Prompt: Take the lines below beginning at the line that has "tilt_deg: -6.4" and stopping after the line that has "focal_mm: 5.1", and print them exactly as they are, with no other lines.

Lens and sensor parameters:

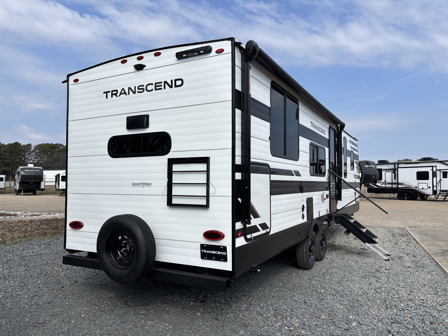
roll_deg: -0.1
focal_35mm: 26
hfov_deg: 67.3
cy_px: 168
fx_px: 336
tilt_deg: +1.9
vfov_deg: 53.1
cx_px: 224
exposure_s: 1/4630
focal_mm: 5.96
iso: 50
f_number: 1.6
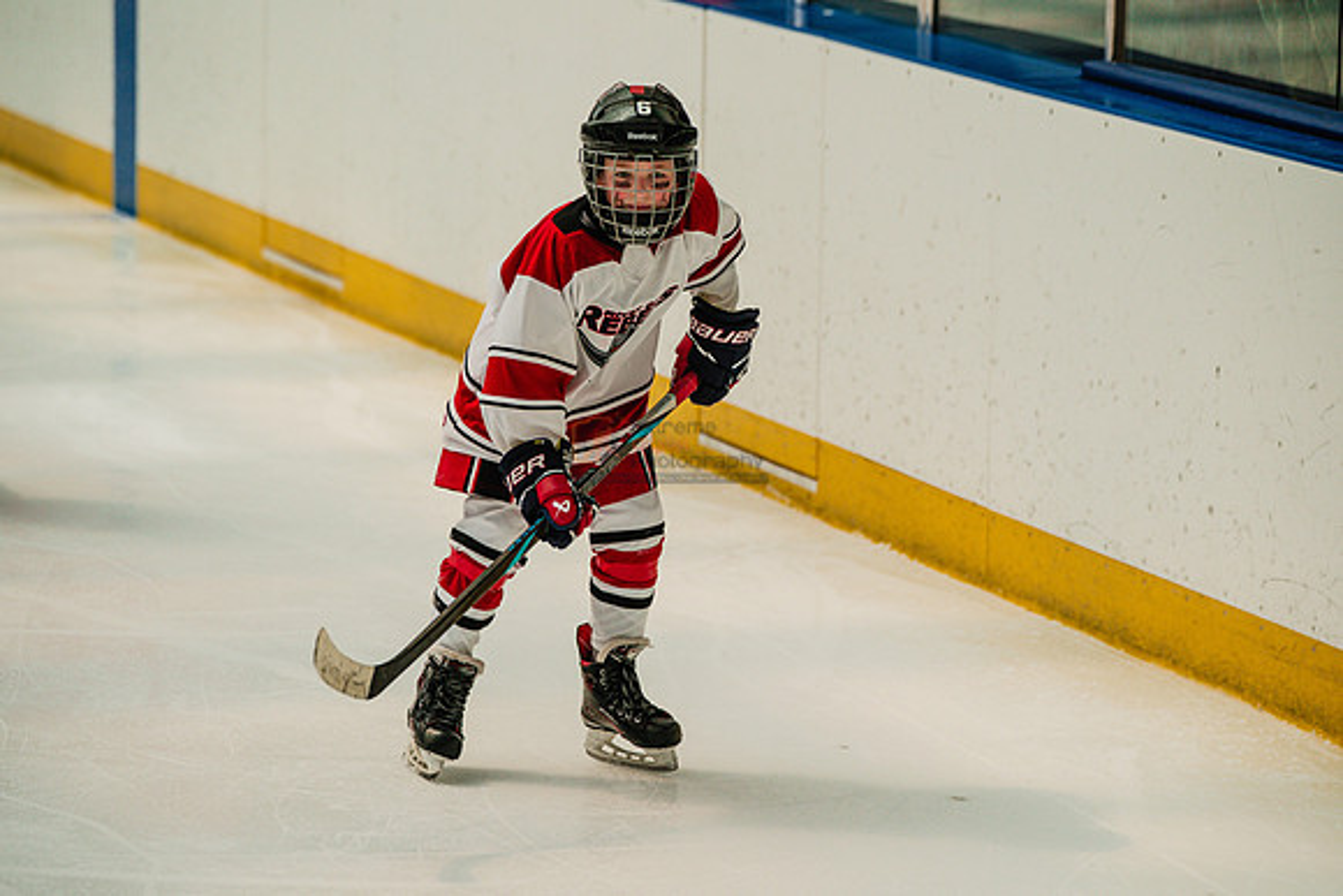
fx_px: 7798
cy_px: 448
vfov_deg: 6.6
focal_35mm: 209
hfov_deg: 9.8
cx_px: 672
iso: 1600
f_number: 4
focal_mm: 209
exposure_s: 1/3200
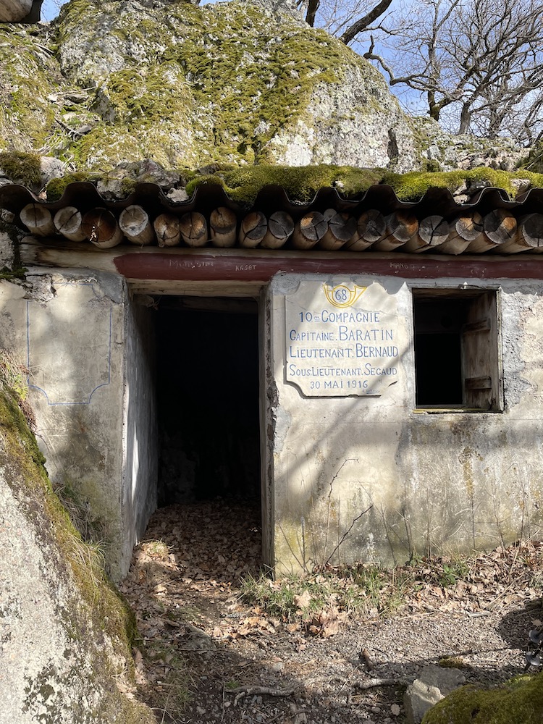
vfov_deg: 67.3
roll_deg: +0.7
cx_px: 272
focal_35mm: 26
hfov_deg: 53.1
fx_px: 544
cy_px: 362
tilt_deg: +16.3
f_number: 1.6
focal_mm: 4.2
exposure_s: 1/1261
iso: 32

* * *

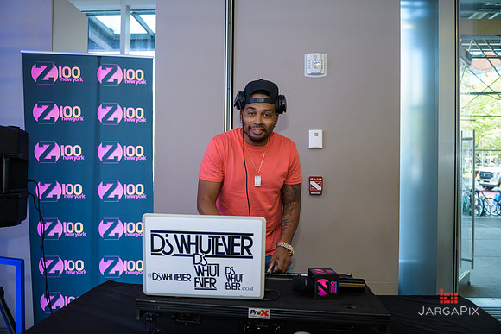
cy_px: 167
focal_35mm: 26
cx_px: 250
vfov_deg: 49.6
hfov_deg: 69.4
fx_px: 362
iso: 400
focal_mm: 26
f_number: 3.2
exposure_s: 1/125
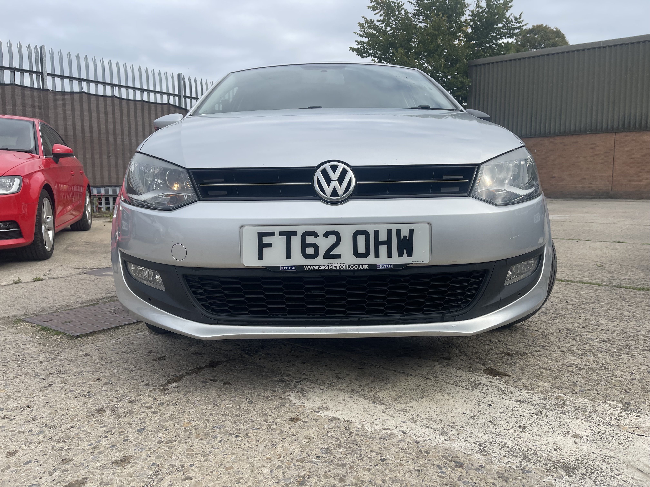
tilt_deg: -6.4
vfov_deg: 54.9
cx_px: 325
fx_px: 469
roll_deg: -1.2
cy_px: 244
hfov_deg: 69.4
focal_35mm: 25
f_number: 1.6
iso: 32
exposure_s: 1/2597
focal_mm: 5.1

Your response:
tilt_deg: -6.4
vfov_deg: 54.9
cx_px: 325
fx_px: 469
roll_deg: -1.2
cy_px: 244
hfov_deg: 69.4
focal_35mm: 25
f_number: 1.6
iso: 32
exposure_s: 1/2597
focal_mm: 5.1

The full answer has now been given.